### PAGE EXTRACT
Start
“Speech is silver but silence is golden”. Most people are only familiar with the ‘silence is golden’ bit of this ancient phrase and on hearing the first half are both surprised and a little bemused. What does it mean, ‘speech is silver’ and why should silence be compared to something as precious as gold? In fact, to break up this phrase is to diminish and devalue the power of its meaning.


Let us take a closer look at its hidden depths. It is clear we are being told that however much importance we place on speech, its value does not compare with that of silence. There are several interpretations worthy of merit but the one we think demands the greatest attention and also proves the most useful in everyday life is the one we call the three gatekeepers. They are truth, kindness and benevolence. Let’s explore each of them in greater detail….


Truth: If we are to apply the ‘silence is golden’ rule to everyday interaction we need to ask three important questions, the first one being: “is my position one of truth?” When you are in any interaction, situation or experiencing ‘something’ whatever that may be, before reacting you need to ask yourself the question, is your reaction true, is it the right response to the individual, circumstance or event? If the answer is yes, then you can proceed to the next gate keeper but if the answer is no, the silence is golden rule then applies, because at this point it is better to say nothing than to react. Far too many of our actions are merely reactions which are ill conceived and lack proper consideration.

This is why we unconsciously and sometimes consciously hurt the hearts of others. A simple pause before reacting and asking yourself this question: “is my position one of truth?”, would make a world of difference. How many times have you paused and fully considered the ramifications of your words or actions? We would dare to suggest not enough. Next time you find yourself about to react, why not check in with the gate keeper of truth and see if your thoughts stand up to this first test….


Kindness: Once your thought processes have passed through the gate of truth, the next keeper of right action and good conduct that you need to persuade is kindness. The question you have to pose to yourself at this point is: “is what I’m about to do or say truly kind and compassionate?” If it isn’t, you should swiftly retreat from speech into the sanctuary of silence. It is at this point that you should again choose gold over silver. It is better to say nothing than to cause harm. To be unkind to another is to be unkind to oneself. Ask yourself: “why should I treat another in a way that I would not wish to be treated myself?”
End
[Stored records]
Start
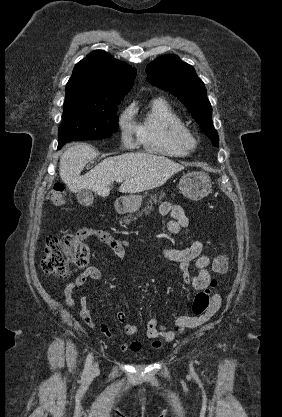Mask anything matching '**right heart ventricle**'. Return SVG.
<instances>
[{
    "label": "right heart ventricle",
    "mask_w": 282,
    "mask_h": 417,
    "mask_svg": "<svg viewBox=\"0 0 282 417\" xmlns=\"http://www.w3.org/2000/svg\"><path fill=\"white\" fill-rule=\"evenodd\" d=\"M129 118L134 119L136 133L141 144L147 149L167 155H181L171 132H165L163 126L169 122L172 126L180 125L178 117L162 98L154 99L146 112L139 117V110L132 106L128 112Z\"/></svg>",
    "instance_id": "right-heart-ventricle-1"
}]
</instances>
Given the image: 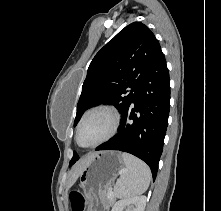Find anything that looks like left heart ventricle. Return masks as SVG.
<instances>
[{
    "label": "left heart ventricle",
    "mask_w": 221,
    "mask_h": 211,
    "mask_svg": "<svg viewBox=\"0 0 221 211\" xmlns=\"http://www.w3.org/2000/svg\"><path fill=\"white\" fill-rule=\"evenodd\" d=\"M111 127V118L108 114L97 112L90 115L83 123L79 141L83 145H90L103 138Z\"/></svg>",
    "instance_id": "1"
}]
</instances>
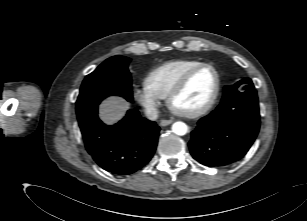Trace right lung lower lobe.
<instances>
[{"instance_id": "1", "label": "right lung lower lobe", "mask_w": 307, "mask_h": 221, "mask_svg": "<svg viewBox=\"0 0 307 221\" xmlns=\"http://www.w3.org/2000/svg\"><path fill=\"white\" fill-rule=\"evenodd\" d=\"M87 152L104 170L128 175L145 166L152 158L160 128L140 116L135 109L113 126L98 118V106L78 117Z\"/></svg>"}]
</instances>
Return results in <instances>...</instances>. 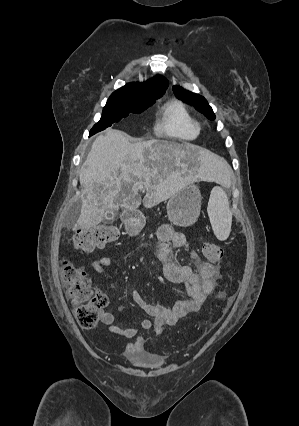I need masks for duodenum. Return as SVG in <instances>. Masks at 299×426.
I'll use <instances>...</instances> for the list:
<instances>
[{"label":"duodenum","instance_id":"obj_1","mask_svg":"<svg viewBox=\"0 0 299 426\" xmlns=\"http://www.w3.org/2000/svg\"><path fill=\"white\" fill-rule=\"evenodd\" d=\"M131 219H132V215H129V216L126 218L127 222H130V221H131Z\"/></svg>","mask_w":299,"mask_h":426}]
</instances>
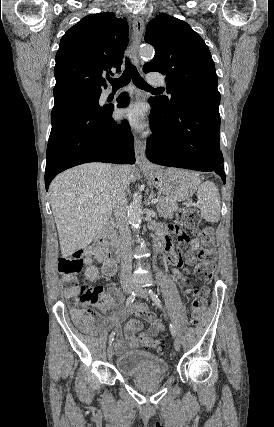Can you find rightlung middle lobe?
I'll return each mask as SVG.
<instances>
[{
    "label": "right lung middle lobe",
    "instance_id": "obj_1",
    "mask_svg": "<svg viewBox=\"0 0 274 427\" xmlns=\"http://www.w3.org/2000/svg\"><path fill=\"white\" fill-rule=\"evenodd\" d=\"M99 97L100 93L72 96L64 100L62 103L54 105L53 110L51 112V116L82 104H94L100 107L98 104Z\"/></svg>",
    "mask_w": 274,
    "mask_h": 427
}]
</instances>
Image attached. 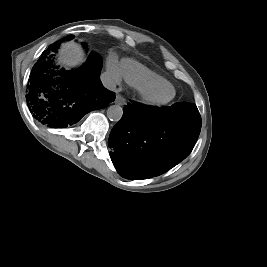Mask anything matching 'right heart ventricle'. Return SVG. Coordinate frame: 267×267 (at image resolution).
Instances as JSON below:
<instances>
[{
    "instance_id": "obj_1",
    "label": "right heart ventricle",
    "mask_w": 267,
    "mask_h": 267,
    "mask_svg": "<svg viewBox=\"0 0 267 267\" xmlns=\"http://www.w3.org/2000/svg\"><path fill=\"white\" fill-rule=\"evenodd\" d=\"M121 69L123 77L133 87L138 88L146 84L168 82L159 74L130 59L122 61Z\"/></svg>"
}]
</instances>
End
### TASK 1
Transcribe the passage from the essay on silence, starting at "Truth: If we" and ending at "lack proper consideration.".
### TASK 2
In the essay on silence, what are the three gatekeepers?

### FINISHED ANSWER 1
Truth: If we are to apply the ‘silence is golden’ rule to everyday interaction we need to ask three important questions, the first one being: “is my position one of truth?” When you are in any interaction, situation or experiencing ‘something’ whatever that may be, before reacting you need to ask yourself the question, is your reaction true, is it the right response to the individual, circumstance or event? If the answer is yes, then you can proceed to the next gate keeper but if the answer is no, the silence is golden rule then applies, because at this point it is better to say nothing than to react. Far too many of our actions are merely reactions which are ill conceived and lack proper consideration.

### FINISHED ANSWER 2
Truth, kindness and benevolence.